AMD’s Navi 21 GPU to have 80 CUs according to yet another leak
Twitter user _rogame also created a compilation of the leaked specifications and this is a great table for reference purposes:
80 CUs translate to 5120 stream processors (assuming the same ratio as GCN) and if AMD is able to run these at a minimum of 1700 MHz, you are looking at an astounding 17.5 TFLOPs of power. Considering this is 7nm, AMD should easily be able to hit that (unless they run into TBP constraints) although you are still looking at quite a steep power draw of around 300W (not that any gamer in the high-end segment cares about power draw).
It is entirely possible that this is the Big Navi that was promised to us almost 2.5 years ago and the one that will deliver to AMD fans the high-end card they have been waiting for.
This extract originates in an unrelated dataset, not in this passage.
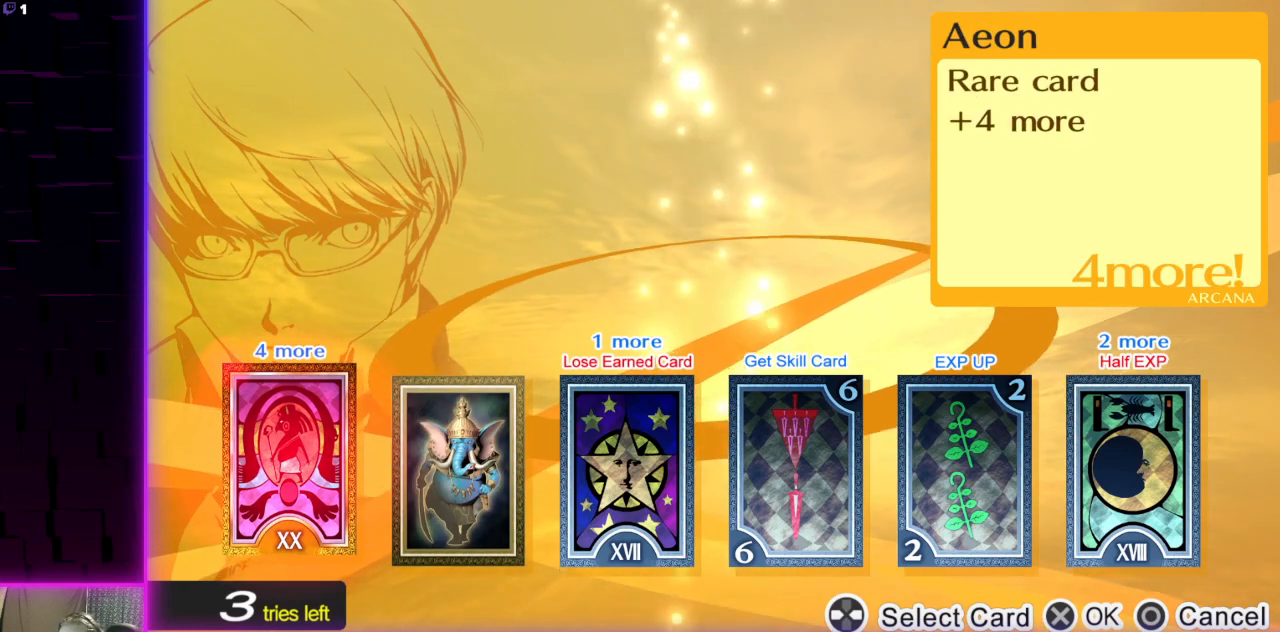
{"buttons": ["DPAD_LEFT"], "left_stick": "center", "right_stick": "center", "events": [[267, "DPAD_RIGHT", "down"], [368, "DPAD_RIGHT", "up"], [501, "DPAD_LEFT", "down"]]}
On the other hand, it is also possible that this is a new die that the company prepared and while these graphics cards will obviously more powerful than the RX 5800 series, it is still not Big Navi.
Considering we are looking at at least four confirmed launches from AMD where graphics cards are concerned (thanks to EEC fillings), it is very likely that the Open VR entrant we saw recently is one of these. Nomenclature would dictate that the RX 5950 XT (or 6950 XT or whatever AMD decides to call it) be significantly more powerful than any of its younger siblings (like the already-released RX 5700) and going by the steps involved, we can easily see that this is going to be quite a powerful card.
AMD’s CEO, Dr. Lisa Su, has also promised high-end Radeon RX Navi GPUs. Lisa also mentioned that AMD is heavily investing in ray tracing for their 2020 discrete GPU lineup which would feature the 2nd Generation RNDA architecture with hardware-level integration to support ray-tracing. The features to expect from 2nd Generation RDNA Navi GPUs would be:
- Optimized 7nm+ process node
- Enthusiast-grade desktop graphics card options
- Hardware-Level Ray Tracing Support
- A mix of GDDR6 and HBM2 graphics cards
- More power-efficient than First-Gen Navi GPUs
AMD’s GPU side has been pretty much lackluster over the past couple of years and while the CPU side has made one hell of a comeback, its time for Radeon to shine once again. The last impressive launch that I recall was Hawaii and the RX 5950 XT/6950XT looks like it could restart AMD’s competitive streak in the GPU side of things as well. Equipped with a process advantage over its competitors, and with NVIDIA backed into a corner with its expensive Turing chips, this is one of the biggest opportunities for AMD Radeon to shine again.